Often people say to just let go, and yes many things are easier when you can leave them be for a while. I’ve noticed that sometimes, giving a certain feeling (and thoughts) a place to rest, while focusing on other things, helps putting it into perspective. Though this also feels slightly off for me, putting something away that wants to be felt and thought about.
With lovesickness especially, I found this balance hard to keep. Usually when the feelings were triggered, I just had to give in to them and let the tears flow for a moment (which is probably best). Yet also I noticed that at some point I was making the sadness, dread and emptiness worse by thinking about it too much, I think that’s a challenge: to experience an emotion, but not make it bigger with your mind.
But letting go can mean something more than an emotion. We humans are conditioned to put matters in a certain perspective, we really like to look at things through a frame, so we can have expectations and through that, exercise some control. We are truly a bunch of control freaks put together when you think of it that way. I had a nice first kiss with someone a few days back, but one of the first things going through my mind afterwards was “What did he mean with that? Was it just a kiss for fun, did he feel butterflies, for how long has he or she felt this?" With these questions came worries: “What if he wants more out of this than me? Should I say something? What will he think?”. All of this was despite that I felt pretty sure that we weren’t being serious at all.
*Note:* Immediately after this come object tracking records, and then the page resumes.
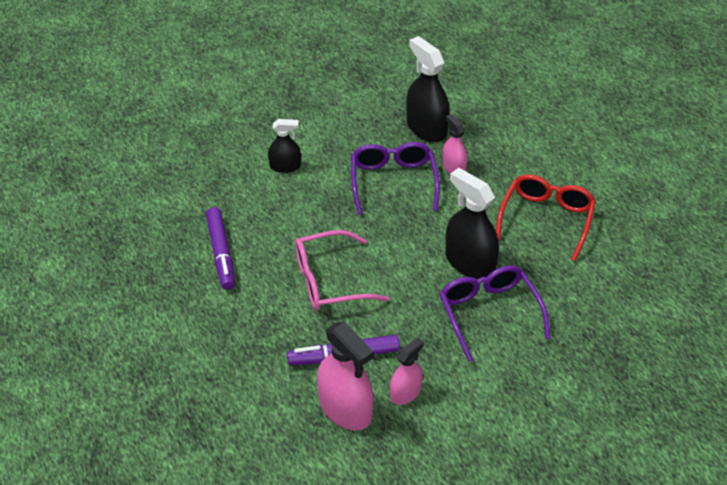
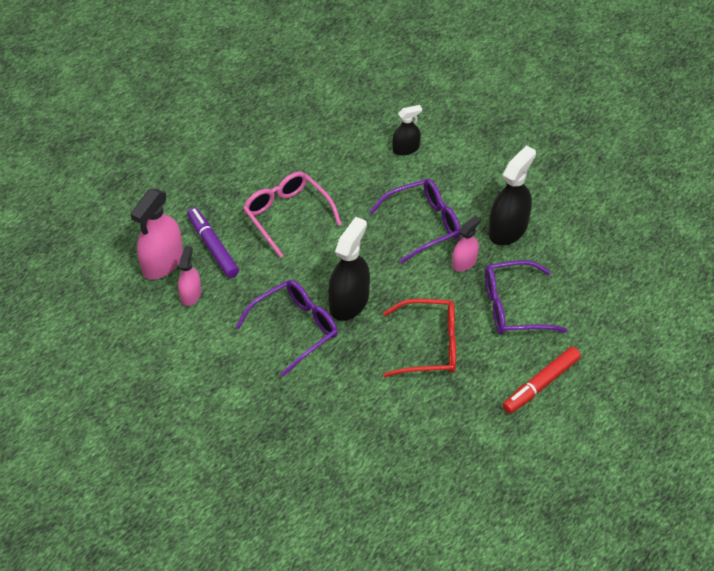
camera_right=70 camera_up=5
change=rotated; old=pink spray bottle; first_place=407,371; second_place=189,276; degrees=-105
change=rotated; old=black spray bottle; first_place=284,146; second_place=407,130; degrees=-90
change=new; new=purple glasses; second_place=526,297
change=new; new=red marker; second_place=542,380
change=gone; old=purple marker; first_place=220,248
To stop trying to control what happens, and go with the flow would probably be a much nicer way to spend my day. I have experienced that when you are able to (to some extent) remove the frame and really be in this moment, you can take in so much more, enjoy life so much more! Yet exercising a small amount of control seems like not so bad a thing. It’s often wise to avoid certain topics of conversation, or think about the way that you phrase something. It seems that here too, is a balance to be kept.
Now that I write this, I realize again that there’s a difference between thinking ahead (which is useful) and worrying (which only brings you down). So I think it's good self-advice to let go of things that don’t do much for me except bring me down. It takes quite a bit of courage to actually do that, especially for a control freak like me. But deep down I know that it’s right, I just shouldn’t take it too far, where I detach myself from the world. For the past half year I’ve been doing lots of self-reflecting. And though hard at times, I feel that it's working. I feel myself becoming stronger, able to keep my focus for longer, able to keep myself calm, worrying less and less.
At the moment what I'm working on is taking action, for I find it really hard to start working on something after having thought up what to do. While I am figuring out this issue, it grows stronger (usually something has to get worse before it gets better), so right now I’m procrastinating way way, wáy too much. But I do trust that I will resolve much of this in the following few moths (maybe even weeks). Hooray for positivity!